To compete with other embedded finance providers, traditional banks need to get rid of their technological legacy. This means their services must run on a modern core banking system that allows banks to open up to partners so they can offer services via third parties and ultimately reach more customers. At the same time, all processes must be automated as much as possible to keep costs as low as possible.

However, solving these challenges is possible as incumbent banks have shown such as Citibank N.A., Barclays or Goldman Sachs.

Lack of competitive advantage compared to platform-approaches like Stripe

Incumbent banks primarily serve customers across all segments; from big corporations to local repair shops to solopreneurs. However, as Stripe-CEO Patrick Collison points out, this one-size-fits-all model is not practicable:

We have a lot of conviction about this idea that the financial services that a plumber needs will be different from financial services that an e-commerce company needs will be different than financial services that a gym or a yoga studio needs, and they will be provisioned by different companies. Given that we have lots and lots of exposure to those kinds of businesses with our platform partners, this is a great way to get started with that.

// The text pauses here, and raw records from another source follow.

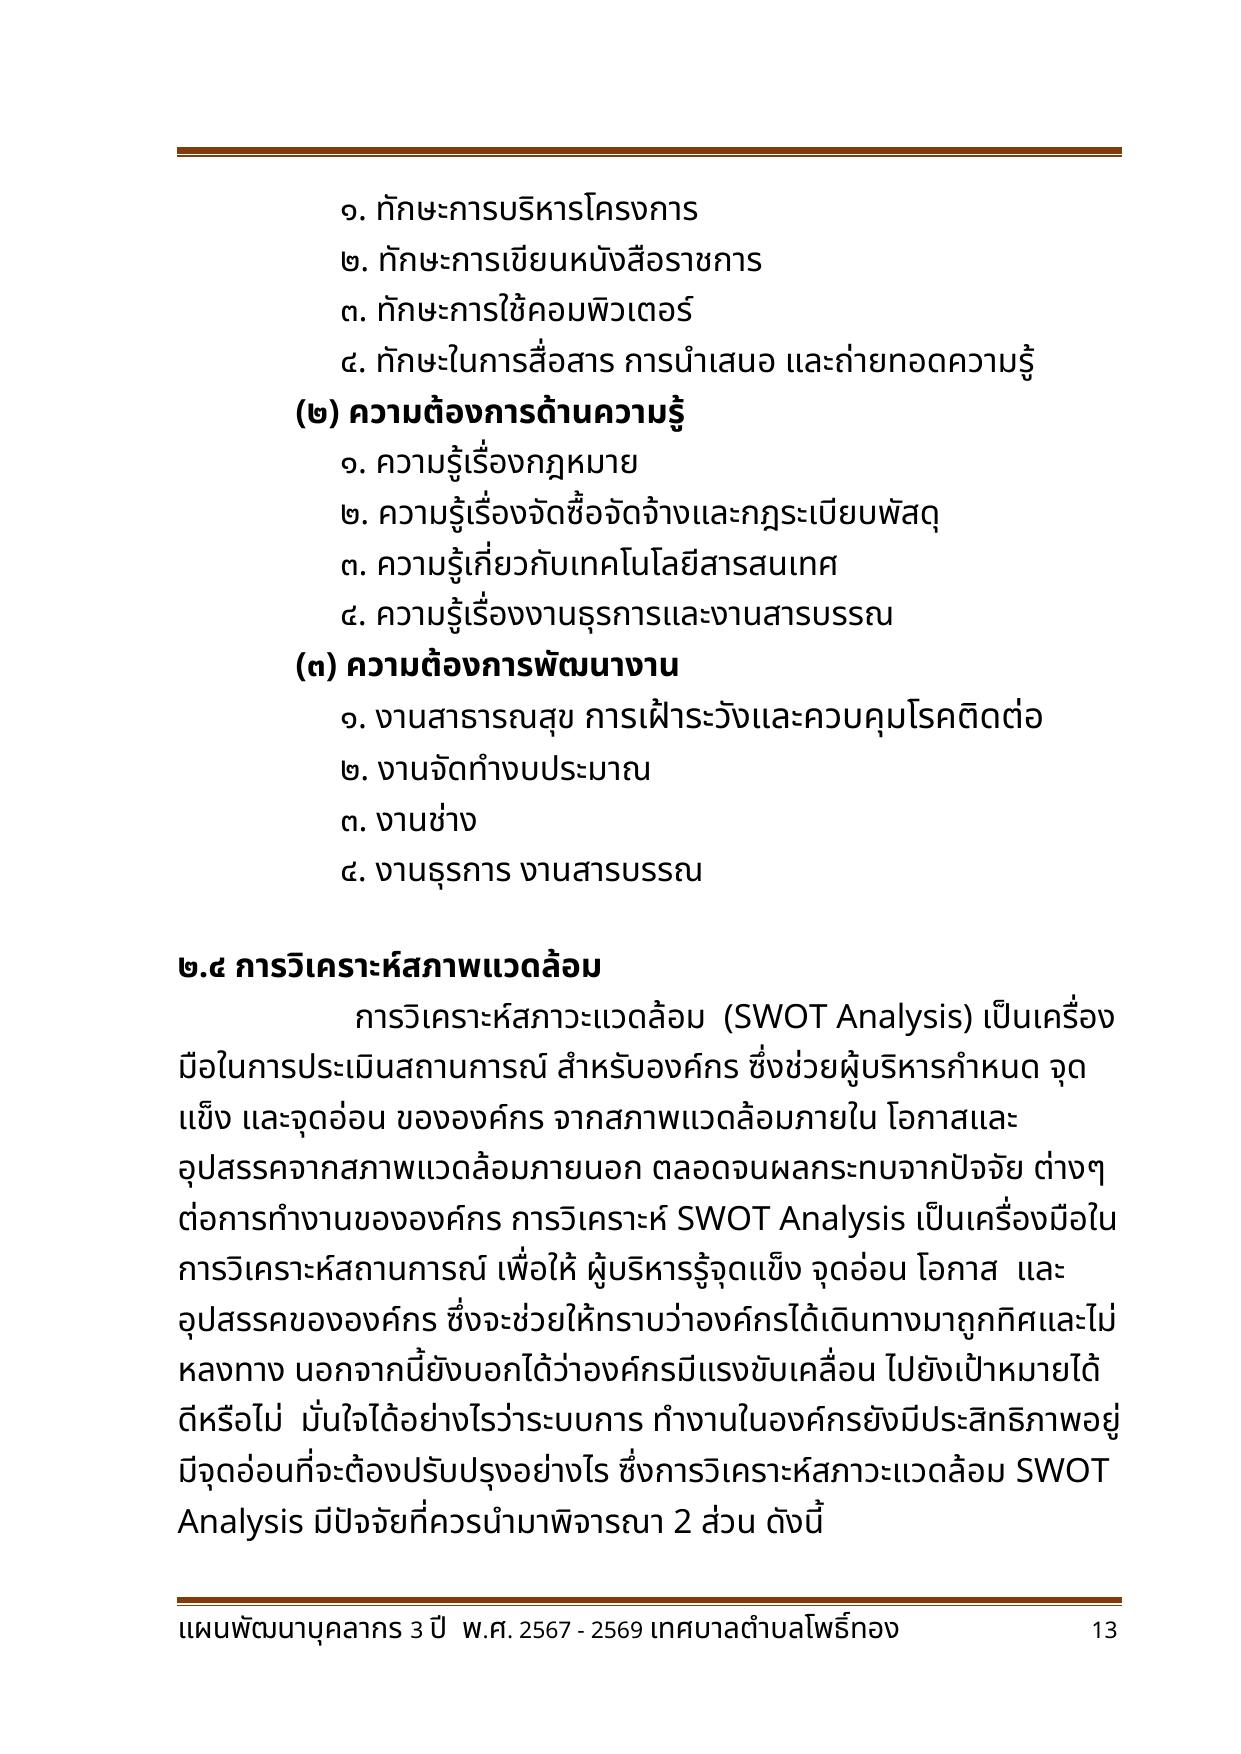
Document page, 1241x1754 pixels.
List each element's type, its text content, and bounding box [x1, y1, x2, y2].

text ๔. ทักษะในการสื่อสาร การนำเสนอ และถ่ายทอดความรู้ [177, 337, 1122, 387]
text ๑. งานสาธารณสุข การเฝ้าระวังและควบคุมโรคติดต่อ [177, 691, 1122, 745]
text ๓. งานช่าง [177, 795, 1122, 846]
text การวิเคราะห์สภาวะแวดล้อม (SWOT Analysis) เป็นเครื่องมือในการประเมินสถานการณ์ สําหรับองค์กร ซึ่งช่วยผู้บริหารกําหนด จุดแข็ง และจุดอ่อน ขององค์กร จากสภาพแวดล้อมภายใน โอกาสและอุปสรรคจากสภาพแวดล้อมภายนอก ตลอดจนผลกระทบจากปัจจัย ต่างๆ ต่อการทํางานขององค์กร การวิเคราะห์ SWOT Analysis เป็นเครื่องมือในการวิเคราะห์สถานการณ์ เพื่อให้ ผู้บริหารรู้จุดแข็ง จุดอ่อน โอกาส และอุปสรรคขององค์กร ซึ่งจะช่วยให้ทราบว่าองค์กรได้เดินทางมาถูกทิศและไม่ หลงทาง นอกจากนี้ยังบอกได้ว่าองค์กรมีแรงขับเคลื่อน ไปยังเป้าหมายได้ดีหรือไม่ มั่นใจได้อย่างไรว่าระบบการ ทํางานในองค์กรยังมีประสิทธิภาพอยู่ มีจุดอ่อนที่จะต้องปรับปรุงอย่างไร ซึ่งการวิเคราะห์สภาวะแวดล้อม SWOT Analysis มีปัจจัยที่ควรนํามาพิจารณา 2 ส่วน ดังนี้ [177, 993, 1122, 1548]
text ๓. ทักษะการใช้คอมพิวเตอร์ [177, 286, 1122, 337]
text ๔. งานธุรการ งานสารบรรณ [177, 846, 1122, 897]
text ๓. ความรู้เกี่ยวกับเทคโนโลยีสารสนเทศ [177, 539, 1122, 590]
text ๒.๔ การวิเคราะห์สภาพแวดล้อม [177, 942, 1122, 993]
text ๑. ความรู้เรื่องกฎหมาย [177, 438, 1122, 489]
text (๓) ความต้องการพัฒนางาน [177, 641, 1122, 691]
text ๔. ความรู้เรื่องงานธุรการและงานสารบรรณ [177, 590, 1122, 641]
text (๒) ความต้องการด้านความรู้ [177, 387, 1122, 438]
text ๒. งานจัดทำงบประมาณ [177, 745, 1122, 795]
text ๒. ทักษะการเขียนหนังสือราชการ [177, 236, 1122, 286]
text ๒. ความรู้เรื่องจัดซื้อจัดจ้างและกฎระเบียบพัสดุ [177, 489, 1122, 539]
text ๑. ทักษะการบริหารโครงการ [177, 185, 1122, 236]
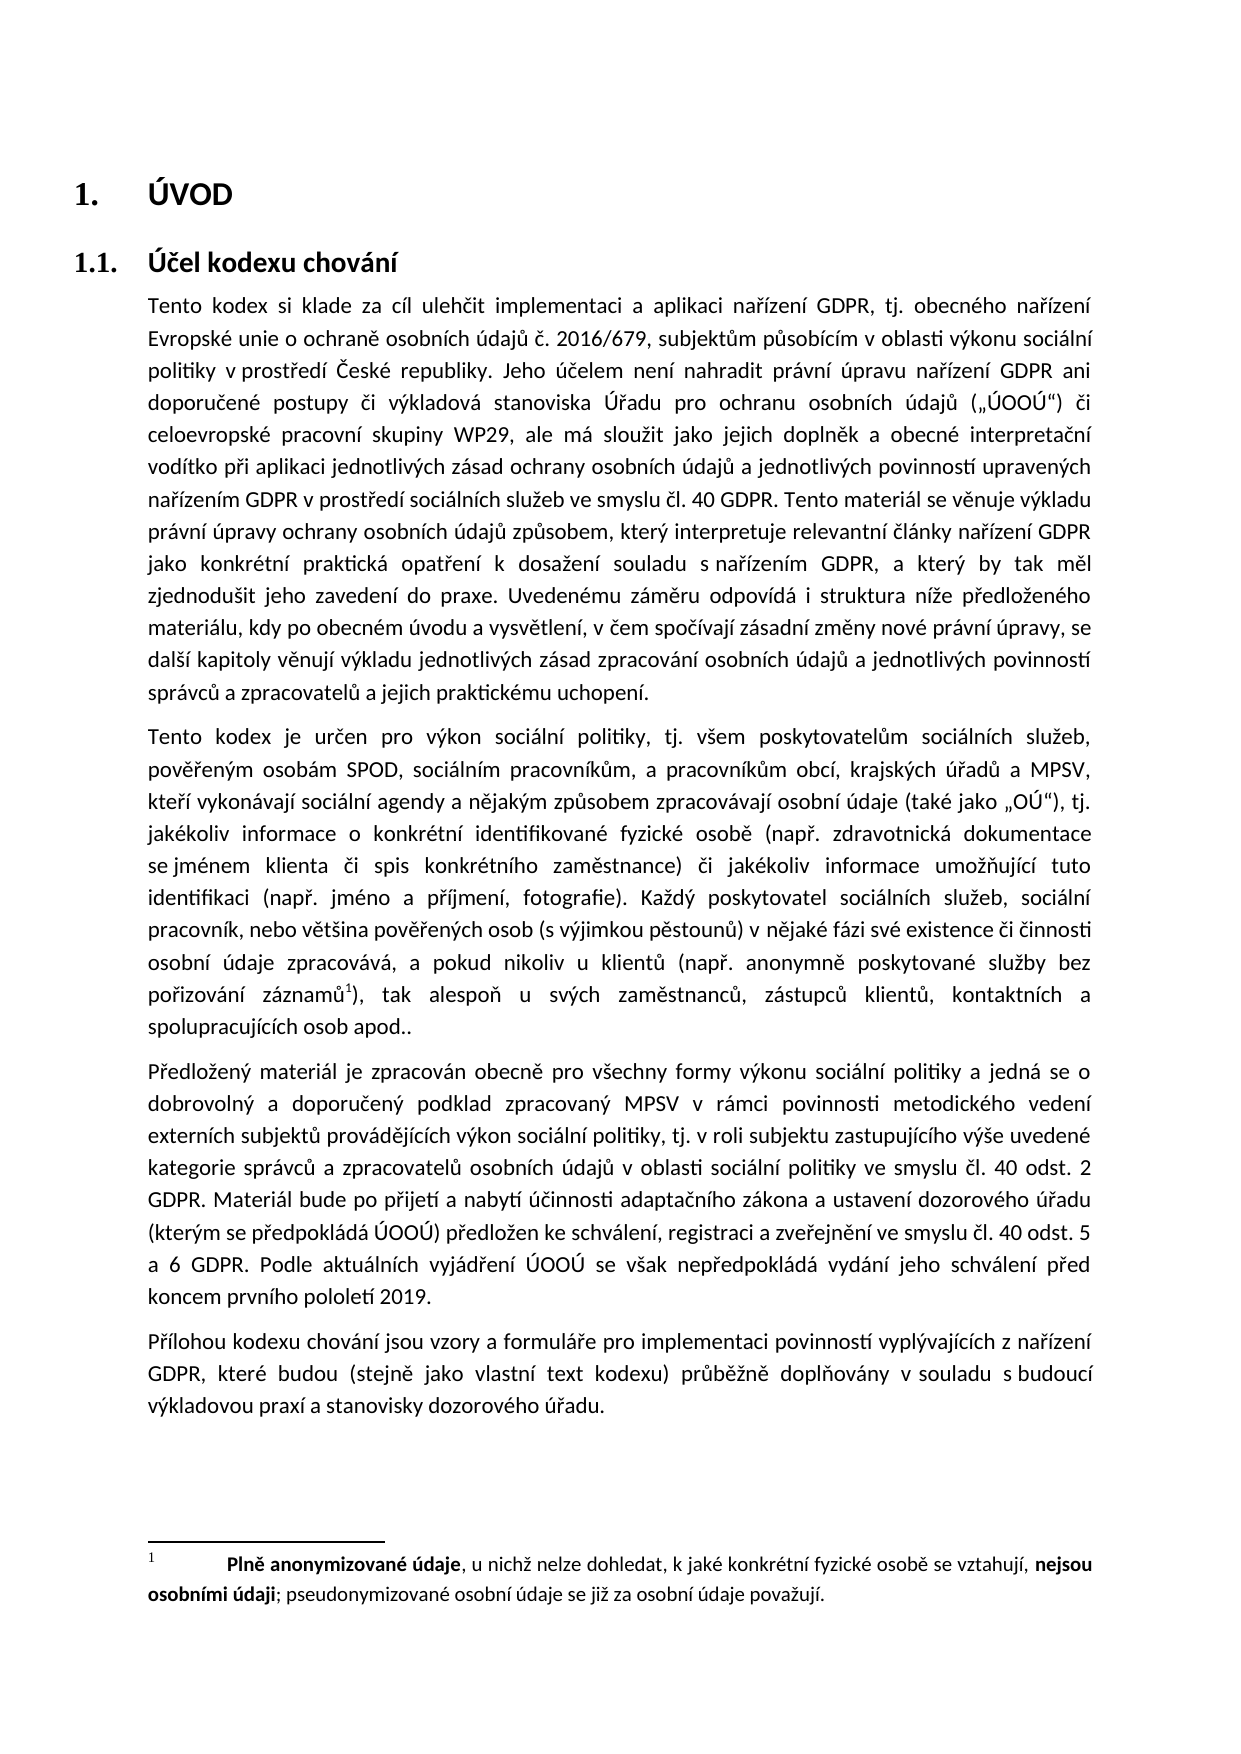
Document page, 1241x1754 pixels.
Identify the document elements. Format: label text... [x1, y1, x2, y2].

text Přílohou kodexu chování jsou vzory a formuláře pro implementaci povinností vyplývajících z nařízení GDPR, které budou (stejně jako vlastní text kodexu) průběžně doplňovány v souladu s budoucí výkladovou praxí a stanovisky dozorového úřadu. [148, 1327, 1093, 1419]
text Předložený materiál je zpracován obecně pro všechny formy výkonu sociální politiky a jedná se o dobrovolný a doporučený podklad zpracovaný MPSV v rámci povinnosti metodického vedení externích subjektů provádějících výkon sociální politiky, tj. v roli subjektu zastupujícího výše uvedené kategorie správců a zpracovatelů osobních údajů v oblasti sociální politiky ve smyslu čl. 40 odst. 2 GDPR. Materiál bude po přijetí a nabytí účinnosti adaptačního zákona a ustavení dozorového úřadu (kterým se předpokládá ÚOOÚ) předložen ke schválení, registraci a zveřejnění ve smyslu čl. 40 odst. 5 a 6 GDPR. Podle aktuálních vyjádření ÚOOÚ se však nepředpokládá vydání jeho schválení před koncem prvního pololetí 2019. [148, 1057, 1093, 1310]
text Tento kodex je určen pro výkon sociální politiky, tj. všem poskytovatelům sociálních služeb, pověřeným osobám SPOD, sociálním pracovníkům, a pracovníkům obcí, krajských úřadů a MPSV, kteří vykonávají sociální agendy a nějakým způsobem zpracovávají osobní údaje (také jako „OÚ“), tj. jakékoliv informace o konkrétní identifikované fyzické osobě (např. zdravotnická dokumentace se jménem klienta či spis konkrétního zaměstnance) či jakékoliv informace umožňující tuto identifikaci (např. jméno a příjmení, fotografie). Každý poskytovatel sociálních služeb, sociální pracovník, nebo většina pověřených osob (s výjimkou pěstounů) v nějaké fázi své existence či činnosti osobní údaje zpracovává, a pokud nikoliv u klientů (např. anonymně poskytované služby bez pořizování záznamů), tak alespoň u svých zaměstnanců, zástupců klientů, kontaktních a spolupracujících osob apod.. [148, 722, 1093, 1040]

And the examples Leif Wienecke lists, shows that this is already happening. Among them Kontist for solopreneurs, Squire for barbershops or Tomorrow for sustainable banking.

Now, considering this need for vertical banks, the question is who will provide these offerings. In Starlings case this could either be Starling itself or some other FinTech built upon Starling’s infrastructure. In the first case, Starling would have to focus on certain segments as they cannot serve everybody. In the second case, they would turn themselves into a second-tier infrastructure provider. Whereas this could work, it – as outlined above – doesn’t provide much competitive advantage. Further, it would put them into competition with BaaS-companies like Solarisbank. And, most importantly, they would compete against BaaS-platform-companies like Stripe.